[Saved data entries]
------------------------------------------------------------

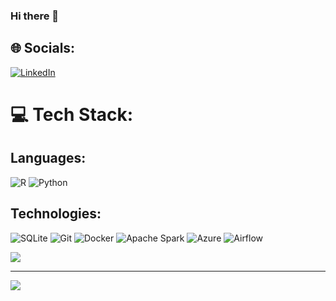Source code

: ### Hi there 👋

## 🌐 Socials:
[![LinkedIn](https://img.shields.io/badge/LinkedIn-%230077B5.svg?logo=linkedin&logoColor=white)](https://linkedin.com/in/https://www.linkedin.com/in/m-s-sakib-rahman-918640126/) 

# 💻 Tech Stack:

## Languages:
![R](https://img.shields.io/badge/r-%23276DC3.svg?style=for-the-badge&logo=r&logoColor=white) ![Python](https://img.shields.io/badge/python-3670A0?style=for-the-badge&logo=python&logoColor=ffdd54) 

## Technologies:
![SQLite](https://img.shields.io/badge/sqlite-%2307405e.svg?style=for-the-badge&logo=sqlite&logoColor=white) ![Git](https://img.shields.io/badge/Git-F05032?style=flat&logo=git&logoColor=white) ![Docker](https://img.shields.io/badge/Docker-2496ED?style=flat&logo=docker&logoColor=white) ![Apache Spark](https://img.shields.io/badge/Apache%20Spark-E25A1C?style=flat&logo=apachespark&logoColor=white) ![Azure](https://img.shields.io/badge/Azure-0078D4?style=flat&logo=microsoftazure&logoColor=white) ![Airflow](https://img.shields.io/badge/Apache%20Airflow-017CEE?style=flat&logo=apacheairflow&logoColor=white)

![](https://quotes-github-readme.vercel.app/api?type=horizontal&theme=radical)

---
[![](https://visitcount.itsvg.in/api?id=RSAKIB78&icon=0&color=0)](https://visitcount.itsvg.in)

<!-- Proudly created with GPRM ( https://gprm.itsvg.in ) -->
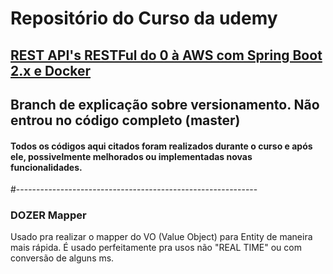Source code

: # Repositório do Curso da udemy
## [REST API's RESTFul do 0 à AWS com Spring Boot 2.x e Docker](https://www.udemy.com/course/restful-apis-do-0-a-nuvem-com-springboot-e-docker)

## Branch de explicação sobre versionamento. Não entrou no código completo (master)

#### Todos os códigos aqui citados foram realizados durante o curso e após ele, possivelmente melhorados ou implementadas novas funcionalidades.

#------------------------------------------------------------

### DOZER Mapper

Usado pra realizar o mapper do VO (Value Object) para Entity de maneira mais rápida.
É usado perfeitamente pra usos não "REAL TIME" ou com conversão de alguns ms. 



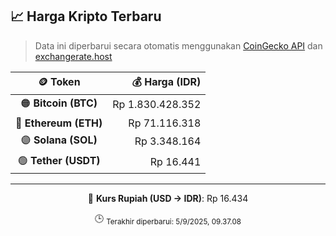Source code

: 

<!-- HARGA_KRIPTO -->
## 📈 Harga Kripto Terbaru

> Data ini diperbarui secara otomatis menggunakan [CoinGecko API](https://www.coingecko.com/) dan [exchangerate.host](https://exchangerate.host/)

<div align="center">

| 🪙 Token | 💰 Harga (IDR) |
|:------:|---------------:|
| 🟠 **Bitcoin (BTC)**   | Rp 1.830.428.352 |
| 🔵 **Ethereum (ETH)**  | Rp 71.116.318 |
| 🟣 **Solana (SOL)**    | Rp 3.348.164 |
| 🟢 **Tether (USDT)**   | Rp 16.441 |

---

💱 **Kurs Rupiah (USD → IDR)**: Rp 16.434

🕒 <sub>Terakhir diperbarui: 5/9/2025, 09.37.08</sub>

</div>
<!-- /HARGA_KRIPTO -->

------------------------------------------------------------

◆ **Work to complete**: Only a word-for-word repetition of the lines from the one containing "Data ini diperbarui" to the final line of the data above counts as the answer.

◆ **Task response**:
> Data ini diperbarui secara otomatis menggunakan [CoinGecko API](https://www.coingecko.com/) dan [exchangerate.host](https://exchangerate.host/)

<div align="center">

| 🪙 Token | 💰 Harga (IDR) |
|:------:|---------------:|
| 🟠 **Bitcoin (BTC)**   | Rp 1.830.428.352 |
| 🔵 **Ethereum (ETH)**  | Rp 71.116.318 |
| 🟣 **Solana (SOL)**    | Rp 3.348.164 |
| 🟢 **Tether (USDT)**   | Rp 16.441 |

---

💱 **Kurs Rupiah (USD → IDR)**: Rp 16.434

🕒 <sub>Terakhir diperbarui: 5/9/2025, 09.37.08</sub>

</div>
<!-- /HARGA_KRIPTO -->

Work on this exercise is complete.